■ Text block ■
============
For signed curvature, what is the definition of signed curvature in terms of your signed normal and tangent? Remember that you're trying to find $\kappa_{s_{\epsilon}}$.

For the normal line part, what does it mean for a line to be tangent to $\epsilon$? What does a normal line at a specific point $s_0$ look like? We calculated the tangent to $\epsilon$ in the first part.

(More complete answer below)


$$\epsilon (s)=\gamma (s)+\frac{1}{\kappa_s(s)}n_s(s)$$

$\textbf{1.}$ We show that the arc length of $\epsilon$ is $\frac{-1}{\kappa_s(s)}$ up to a constant. First off, I'm going to forget about the $s$ notation-wise so assume everything is a function of $s$ unless stated otherwise.

Well, we take the derivative of $\epsilon$ with respect to $s$ to get the arc length: $$\dot{\epsilon} = \dot{\gamma} + \frac{1}{\kappa_s}(-\kappa_s \mathbf{t})-\frac{\dot{\kappa_s} \mathbf{n_s}}{\kappa_s^2}=-\frac{\dot{\kappa_s} \mathbf{n_s}}{\kappa_s^2}$$

(recall $\mathbf{\dot{t}} = \kappa_s \mathbf{n_s} \implies \mathbf{\dot{n_s}} = -\kappa_s \mathbf{t}$ for a unit-speed curve since $\mathbf{n_s} \cdot \mathbf{t} = 0$ so $\mathbf{\dot{n_s}} \cdot \mathbf{t} + \mathbf{n_s} \cdot \mathbf{\dot{t}} = 0 \implies \mathbf{\dot{n_s}} \cdot \mathbf{t}= - \kappa_s(\mathbf{n_s \cdot n_s}) = -\kappa_s \implies \mathbf{\dot{n_s}}(\mathbf{t}\cdot \mathbf{t}) = \mathbf{\dot{n_s}} = -\kappa_s \mathbf{t}$)

Now, the arc length is given by $$u=\int \| \dot{\epsilon} \| \,ds = \int \frac{\dot{\kappa_s}}{\kappa_s^2} \,ds = -\frac{1}{\kappa_s} + C$$ Note that the second equality holds since we assumed $\dot{\kappa_s} > 0$.
============
■ Set tasks ■
1. Rewrite the curvature passage between "For the normal" and "unless stated otherwise.", inclusive, putting "arclength" wherever "arc length" appears.
2. According to the curvature passage, what assumption makes the second equality in the arc length integral hold?
3. Carry the curvature passage forward from its final sentence.
The material after this point comes from a separate source.

■ Dataset content ■
============
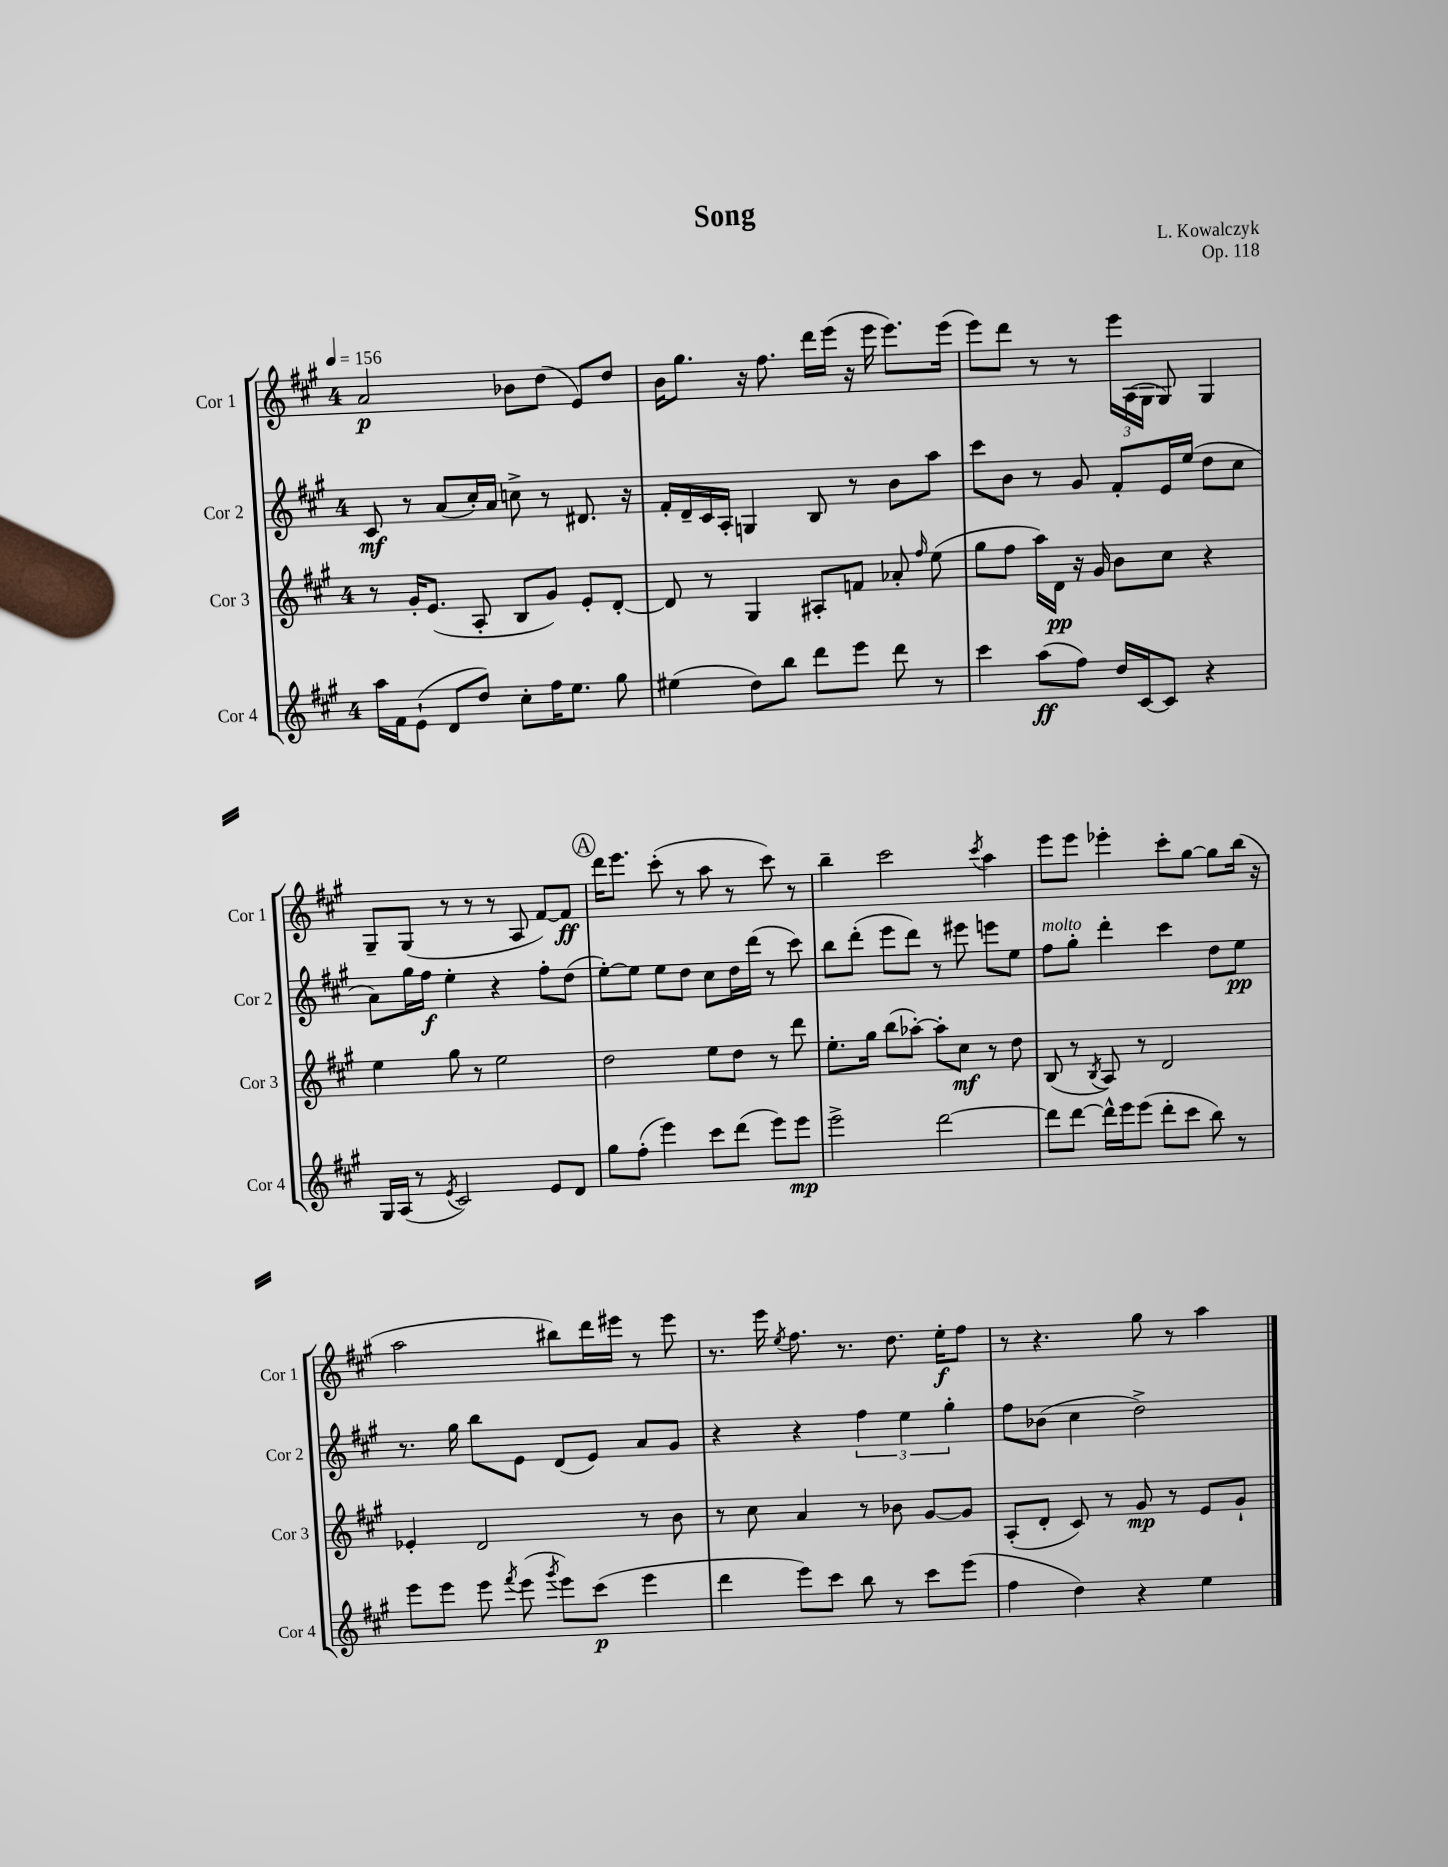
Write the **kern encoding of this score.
============
■ Answers to each task ■
1.
For the normal line part, what does it mean for a line to be tangent to $\epsilon$? What does a normal line at a specific point $s_0$ look like? We calculated the tangent to $\epsilon$ in the first part.

(More complete answer below)


$$\epsilon (s)=\gamma (s)+\frac{1}{\kappa_s(s)}n_s(s)$$

$\textbf{1.}$ We show that the arclength of $\epsilon$ is $\frac{-1}{\kappa_s(s)}$ up to a constant. First off, I'm going to forget about the $s$ notation-wise so assume everything is a function of $s$ unless stated otherwise.

2. The assumption that $\dot{\kappa_s} > 0$.

3.
$\textbf{2.}$ We calculate the signed curvature $\kappa_{s_{\epsilon}}.$ Recall the signed curvature is the rate at which the tangent vector rotates. In particular, $$\mathbf{\dot{t}}_{\epsilon} = \kappa_{s_{\epsilon}}\mathbf{n_s}_{\epsilon}$$ In this case, we take the tangent vector to be $\mathbf{t}_{\epsilon}=-\mathbf{n_s}$. Rotating the tangent vector counterclockwise by $-\pi/2$ gives us our signed unit normal. In particular, the signed normal is just $\mathbf{n_s}_{\epsilon}=\mathbf{t}$. Now, $$\frac{d (-\mathbf{n_s})}{\,du} = \kappa_s \mathbf{t} \frac{ds}{du} = \kappa_s \mathbf{t} \frac{\kappa_s^2}{\dot{\kappa_s}}= \frac{\kappa_s^3}{\dot{\kappa_s}}\mathbf{t}= \kappa_{s_{\epsilon}}\mathbf{n_s}_{\epsilon}$$ In particular, since the derivative of the tangent vector is the signed curvature times the signed unit normal, dotting the derivative of the tangent vector with the signed unit normal gives the result. That is, take the dot product of the above expression with $\mathbf{t}$ to get the signed curvature of $\epsilon$: $$\frac{\kappa_s^3}{\dot{\kappa_s}}$$

$\textbf{3.}$ We show that all normal lines to $\gamma$ are tangent to $\epsilon$.

Well, let's look at a point on the normal line at $\gamma(s_0)$ for some arbitrary $s_0$. It looks like $\gamma(s_0) + C\mathbf{n_s}(s_0)$ for some $C$. Since $\epsilon(s_0) = \gamma(s_0) + \frac{1}{\kappa_s(s_0)}\mathbf{n_s}(s_0)$, the intersection occurs when $C=\frac{1}{\kappa_s(s_0)}$. Well, we calculated the tangent of $\epsilon$ at $s_0$: $$\dot{\epsilon}(s_0)=-\frac{\dot{\kappa_s(s_0)} \mathbf{n_s}(s_0)}{\kappa_s^2(s_0)}$$ so that the tangent there is parallel to $\mathbf{n_s}(s_0)$.

$\textbf{4.}$ Regarding the evolute of the cycloid, this is just a computation, with a lot of the steps highlighted above. Regarding the reparameterization, consider $\tilde{t} = t + \pi$.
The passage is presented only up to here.